Le solvant à la xylocaïne n'est pas utilisé pour une administration en perfusion sous-cutanée.
Autres antibiotiques utilisés par voie sous-cutanée
En respectant les mêmes principes que pour la ceftriaxone (dilution suffisante, changement systématique du site d’injection, etc.), d'autres antibiotiques sont dorénavant administrés en perfusion sous-cutanée avec un recul d’expérience admis suffisant :
- ertapénem (Invanz*),
- Teicoplanine (Targocid*).
Sont également utilisés sans inconvénient identifié mais avec un recul clinique moindre
- céfépime (anciennement Axepim*),
- ceftazidime (Fortum*).
Antibiotiques à ne jamais utiliser par voie sous-cutanée
Certains antibiotiques NE doivent PAS être utilisés par voie sous-cutanée.

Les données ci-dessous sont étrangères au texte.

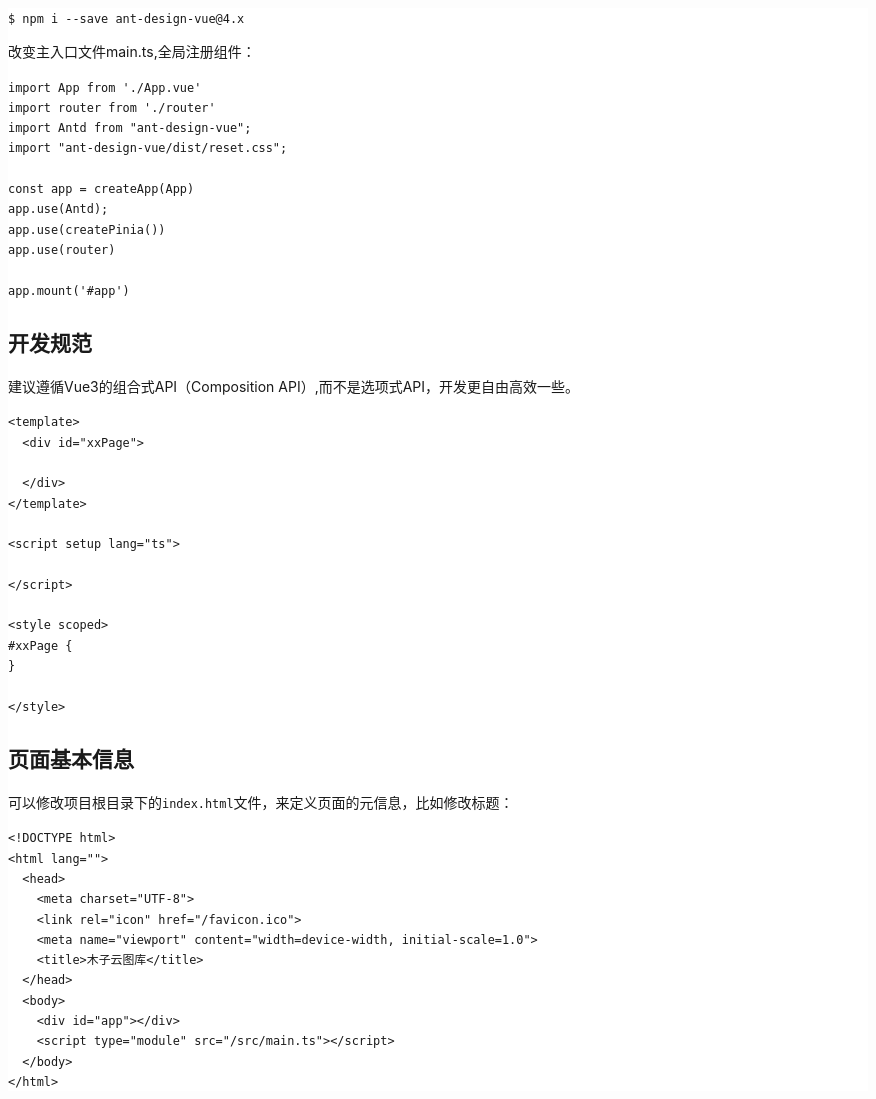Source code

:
 ```
$ npm i --save ant-design-vue@4.x
```

改变主入口文件main.ts,全局注册组件：

```
import App from './App.vue'
import router from './router'
import Antd from "ant-design-vue";
import "ant-design-vue/dist/reset.css";

const app = createApp(App)
app.use(Antd);
app.use(createPinia())
app.use(router)

app.mount('#app')
```

## 开发规范

建议遵循Vue3的组合式API（Composition API）,而不是选项式API，开发更自由高效一些。

```
<template>
  <div id="xxPage">

  </div>
</template>

<script setup lang="ts">

</script>

<style scoped>
#xxPage {
}

</style>
```

## 页面基本信息

可以修改项目根目录下的`index.html`文件，来定义页面的元信息，比如修改标题：

```
<!DOCTYPE html>
<html lang="">
  <head>
    <meta charset="UTF-8">
    <link rel="icon" href="/favicon.ico">
    <meta name="viewport" content="width=device-width, initial-scale=1.0">
    <title>木子云图库</title>
  </head>
  <body>
    <div id="app"></div>
    <script type="module" src="/src/main.ts"></script>
  </body>
</html>
```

Un aminoside (sont commercialisés en France amikacine, gentamicine et tobramycine) par voie sous-cutanée risquerait de ne pas atteindre une valeur suffisante de pic de concentration garant de l’efficacité. De plus, la tolérance locale des aminosides est médiocre.
Céfuroxime (Zinnat*), oxacilline (Orbenine*), vancomycine sont identifiés comme responsables d’une toxicité endothéliale qui interdit leur usage sous-cutané.